> _What to produce_: Down to the last line, repeat the entries exactly.
====================
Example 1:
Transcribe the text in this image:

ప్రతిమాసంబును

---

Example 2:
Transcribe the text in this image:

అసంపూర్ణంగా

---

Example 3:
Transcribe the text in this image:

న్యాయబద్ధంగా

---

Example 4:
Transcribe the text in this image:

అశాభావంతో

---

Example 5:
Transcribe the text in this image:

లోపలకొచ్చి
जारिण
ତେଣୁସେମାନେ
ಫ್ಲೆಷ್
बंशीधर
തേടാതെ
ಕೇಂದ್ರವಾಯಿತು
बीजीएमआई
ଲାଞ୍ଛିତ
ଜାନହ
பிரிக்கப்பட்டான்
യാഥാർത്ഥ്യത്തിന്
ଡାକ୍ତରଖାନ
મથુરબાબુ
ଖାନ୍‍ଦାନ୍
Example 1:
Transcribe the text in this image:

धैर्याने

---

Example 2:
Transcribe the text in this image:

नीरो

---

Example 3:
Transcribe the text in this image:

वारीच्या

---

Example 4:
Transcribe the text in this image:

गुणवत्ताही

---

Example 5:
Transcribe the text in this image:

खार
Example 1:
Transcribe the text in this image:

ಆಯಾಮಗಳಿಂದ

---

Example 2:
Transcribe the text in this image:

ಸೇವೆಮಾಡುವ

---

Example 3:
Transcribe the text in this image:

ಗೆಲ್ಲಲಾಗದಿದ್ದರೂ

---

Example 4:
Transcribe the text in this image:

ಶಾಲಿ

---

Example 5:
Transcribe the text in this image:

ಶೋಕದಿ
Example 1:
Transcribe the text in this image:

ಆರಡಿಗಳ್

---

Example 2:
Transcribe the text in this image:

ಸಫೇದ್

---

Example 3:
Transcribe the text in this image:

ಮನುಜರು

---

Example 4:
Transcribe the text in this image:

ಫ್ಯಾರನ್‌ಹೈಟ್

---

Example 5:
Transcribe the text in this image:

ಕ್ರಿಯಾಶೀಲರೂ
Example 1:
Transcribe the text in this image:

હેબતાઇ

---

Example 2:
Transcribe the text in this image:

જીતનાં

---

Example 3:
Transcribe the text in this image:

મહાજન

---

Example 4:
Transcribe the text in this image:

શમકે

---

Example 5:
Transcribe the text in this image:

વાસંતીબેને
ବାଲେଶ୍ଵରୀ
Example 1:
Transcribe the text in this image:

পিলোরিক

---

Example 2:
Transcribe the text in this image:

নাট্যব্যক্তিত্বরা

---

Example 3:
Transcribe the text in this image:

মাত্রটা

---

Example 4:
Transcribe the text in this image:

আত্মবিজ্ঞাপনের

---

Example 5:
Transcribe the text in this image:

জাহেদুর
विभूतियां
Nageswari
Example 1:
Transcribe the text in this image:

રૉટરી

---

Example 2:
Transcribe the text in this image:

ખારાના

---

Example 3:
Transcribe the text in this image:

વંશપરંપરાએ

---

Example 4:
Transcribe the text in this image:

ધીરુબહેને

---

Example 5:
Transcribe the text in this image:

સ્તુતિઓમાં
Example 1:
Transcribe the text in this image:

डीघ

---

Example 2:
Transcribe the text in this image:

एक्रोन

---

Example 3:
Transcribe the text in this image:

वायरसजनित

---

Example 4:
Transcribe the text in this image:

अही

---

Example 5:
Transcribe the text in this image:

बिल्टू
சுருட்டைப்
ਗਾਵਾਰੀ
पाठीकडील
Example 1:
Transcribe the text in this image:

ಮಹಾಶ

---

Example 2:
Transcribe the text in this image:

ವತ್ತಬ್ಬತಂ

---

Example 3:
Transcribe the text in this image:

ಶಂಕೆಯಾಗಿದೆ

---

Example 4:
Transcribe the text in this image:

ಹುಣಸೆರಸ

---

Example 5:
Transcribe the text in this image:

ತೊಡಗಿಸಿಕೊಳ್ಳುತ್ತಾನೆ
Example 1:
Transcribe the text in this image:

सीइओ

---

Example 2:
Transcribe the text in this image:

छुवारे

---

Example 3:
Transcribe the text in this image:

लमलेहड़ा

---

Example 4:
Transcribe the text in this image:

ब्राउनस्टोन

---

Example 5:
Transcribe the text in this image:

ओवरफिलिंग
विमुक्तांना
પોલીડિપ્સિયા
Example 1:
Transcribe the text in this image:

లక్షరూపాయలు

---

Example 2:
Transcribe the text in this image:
====================
> _Finished exercise_:
Example 1:
Transcribe the text in this image:

ప్రతిమాసంబును

---

Example 2:
Transcribe the text in this image:

అసంపూర్ణంగా

---

Example 3:
Transcribe the text in this image:

న్యాయబద్ధంగా

---

Example 4:
Transcribe the text in this image:

అశాభావంతో

---

Example 5:
Transcribe the text in this image:

లోపలకొచ్చి
जारिण
ତେଣୁସେମାନେ
ಫ್ಲೆಷ್
बंशीधर
തേടാതെ
ಕೇಂದ್ರವಾಯಿತು
बीजीएमआई
ଲାଞ୍ଛିତ
ଜାନହ
பிரிக்கப்பட்டான்
യാഥാർത്ഥ്യത്തിന്
ଡାକ୍ତରଖାନ
મથુરબાબુ
ଖାନ୍‍ଦାନ୍
Example 1:
Transcribe the text in this image:

धैर्याने

---

Example 2:
Transcribe the text in this image:

नीरो

---

Example 3:
Transcribe the text in this image:

वारीच्या

---

Example 4:
Transcribe the text in this image:

गुणवत्ताही

---

Example 5:
Transcribe the text in this image:

खार
Example 1:
Transcribe the text in this image:

ಆಯಾಮಗಳಿಂದ

---

Example 2:
Transcribe the text in this image:

ಸೇವೆಮಾಡುವ

---

Example 3:
Transcribe the text in this image:

ಗೆಲ್ಲಲಾಗದಿದ್ದರೂ

---

Example 4:
Transcribe the text in this image:

ಶಾಲಿ

---

Example 5:
Transcribe the text in this image:

ಶೋಕದಿ
Example 1:
Transcribe the text in this image:

ಆರಡಿಗಳ್

---

Example 2:
Transcribe the text in this image:

ಸಫೇದ್

---

Example 3:
Transcribe the text in this image:

ಮನುಜರು

---

Example 4:
Transcribe the text in this image:

ಫ್ಯಾರನ್‌ಹೈಟ್

---

Example 5:
Transcribe the text in this image:

ಕ್ರಿಯಾಶೀಲರೂ
Example 1:
Transcribe the text in this image:

હેબતાઇ

---

Example 2:
Transcribe the text in this image:

જીતનાં

---

Example 3:
Transcribe the text in this image:

મહાજન

---

Example 4:
Transcribe the text in this image:

શમકે

---

Example 5:
Transcribe the text in this image:

વાસંતીબેને
ବାଲେଶ୍ଵରୀ
Example 1:
Transcribe the text in this image:

পিলোরিক

---

Example 2:
Transcribe the text in this image:

নাট্যব্যক্তিত্বরা

---

Example 3:
Transcribe the text in this image:

মাত্রটা

---

Example 4:
Transcribe the text in this image:

আত্মবিজ্ঞাপনের

---

Example 5:
Transcribe the text in this image:

জাহেদুর
विभूतियां
Nageswari
Example 1:
Transcribe the text in this image:

રૉટરી

---

Example 2:
Transcribe the text in this image:

ખારાના

---

Example 3:
Transcribe the text in this image:

વંશપરંપરાએ

---

Example 4:
Transcribe the text in this image:

ધીરુબહેને

---

Example 5:
Transcribe the text in this image:

સ્તુતિઓમાં
Example 1:
Transcribe the text in this image:

डीघ

---

Example 2:
Transcribe the text in this image:

एक्रोन

---

Example 3:
Transcribe the text in this image:

वायरसजनित

---

Example 4:
Transcribe the text in this image:

अही

---

Example 5:
Transcribe the text in this image:

बिल्टू
சுருட்டைப்
ਗਾਵਾਰੀ
पाठीकडील
Example 1:
Transcribe the text in this image:

ಮಹಾಶ

---

Example 2:
Transcribe the text in this image:

ವತ್ತಬ್ಬತಂ

---

Example 3:
Transcribe the text in this image:

ಶಂಕೆಯಾಗಿದೆ

---

Example 4:
Transcribe the text in this image:

ಹುಣಸೆರಸ

---

Example 5:
Transcribe the text in this image:

ತೊಡಗಿಸಿಕೊಳ್ಳುತ್ತಾನೆ
Example 1:
Transcribe the text in this image:

सीइओ

---

Example 2:
Transcribe the text in this image:

छुवारे

---

Example 3:
Transcribe the text in this image:

लमलेहड़ा

---

Example 4:
Transcribe the text in this image:

ब्राउनस्टोन

---

Example 5:
Transcribe the text in this image:

ओवरफिलिंग
विमुक्तांना
પોલીડિપ્સિયા
Example 1:
Transcribe the text in this image:

లక్షరూపాయలు

---

Example 2:
Transcribe the text in this image:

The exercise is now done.